Major limitations include scalability to high-dimensional action or observation spaces, efficiency and stability of in-context adaptation in long-horizon or multi-agent settings, and the integration of explicit meta-reasoning or regret minimization atop implicit sequence-model adaptation.

Future extensions under active investigation include:

Improving sample efficiency via meta-gradient or meta-inference augmentation.
Scaling transformer-based in-context inference to competitive or mixed-motive games.
Integrating explicit regret-minimization, opponent-prediction heads, or explicit recursive pragmatic reasoning.
Expanding model classes to handle continuous control, richer sensory modalities (e.g., haptics, vision, language), and larger teams.
Leveraging cross-modal and sociocultural priors for robust generalization in zero- or few-shot human–AI teaming contexts.

System design recommendations arising from accumulated empirical and theoretical evidence emphasize incorporating shared agency (joint utility), common-ground modeling, real-time Bayesian or sequence-based inference, and shallow but robust pragmatic reasoning as the most effective and tractable path to scalable, human-aligned cooperative systems.

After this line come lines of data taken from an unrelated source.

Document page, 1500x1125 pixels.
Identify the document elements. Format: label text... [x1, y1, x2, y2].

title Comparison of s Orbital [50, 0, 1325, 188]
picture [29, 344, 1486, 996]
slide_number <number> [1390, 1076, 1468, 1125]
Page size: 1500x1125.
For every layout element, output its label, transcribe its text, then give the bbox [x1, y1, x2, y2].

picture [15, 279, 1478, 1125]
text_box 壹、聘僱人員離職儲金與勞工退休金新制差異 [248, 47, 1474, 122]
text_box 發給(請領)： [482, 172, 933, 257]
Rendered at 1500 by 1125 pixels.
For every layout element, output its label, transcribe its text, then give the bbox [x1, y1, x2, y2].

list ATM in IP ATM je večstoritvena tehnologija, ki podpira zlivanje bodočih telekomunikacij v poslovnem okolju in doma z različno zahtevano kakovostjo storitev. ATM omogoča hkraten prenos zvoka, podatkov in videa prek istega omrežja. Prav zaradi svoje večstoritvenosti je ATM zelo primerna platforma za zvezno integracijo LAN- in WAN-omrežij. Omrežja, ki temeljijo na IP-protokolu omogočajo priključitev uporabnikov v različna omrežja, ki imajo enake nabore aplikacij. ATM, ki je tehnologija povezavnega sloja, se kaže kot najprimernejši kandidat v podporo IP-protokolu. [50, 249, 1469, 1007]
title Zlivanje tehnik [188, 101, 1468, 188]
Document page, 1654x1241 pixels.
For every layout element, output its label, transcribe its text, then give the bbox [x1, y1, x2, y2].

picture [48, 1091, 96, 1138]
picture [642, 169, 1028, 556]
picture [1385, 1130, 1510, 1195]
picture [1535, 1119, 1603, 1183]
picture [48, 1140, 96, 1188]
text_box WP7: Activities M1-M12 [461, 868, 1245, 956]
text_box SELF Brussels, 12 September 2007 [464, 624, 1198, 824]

Table: Approaches to In-Context Co-Player Inference (selected references)

Domain	Principal Method(s)	Representative Papers
MARL / Social Dilemmas	Recurrent/transformer seq models, PPI, A2C	(Weis et al., 18 Feb 2026, Li et al., 2024)
Cooperative Action (Overcooked)	Bayesian ToM + inverse planning	(Lim et al., 2020)
Multi-Agent Inverse Planning	Bayesian inference over team structure	(Shum et al., 2019)
Active Inference in Joint Action	Variational free-energy minimization + legibility	(Maisto et al., 2022, Wu et al., 24 Nov 2025)
Language / Reference Games	Pragmatic/Bayesian seq2seq, model type inference	(Shaikh et al., 2023, Bills et al., 2024, Cope et al., 2023)
Multimodal Human-AI Teaming	Transformer fusion of behavioral trajectories/gaze	(Hulle et al., 2024)
Image–Text Referential Games	CLIPScore-augmented transformer listener	(Wu et al., 2023)

In sum, in-context co-player inference is central to next-generation MARL, ad hoc teaming, and human–AI cooperation, providing the computational machinery for agents to dynamically model, predict, and adapt to the latent states and strategies of their partners and opponents.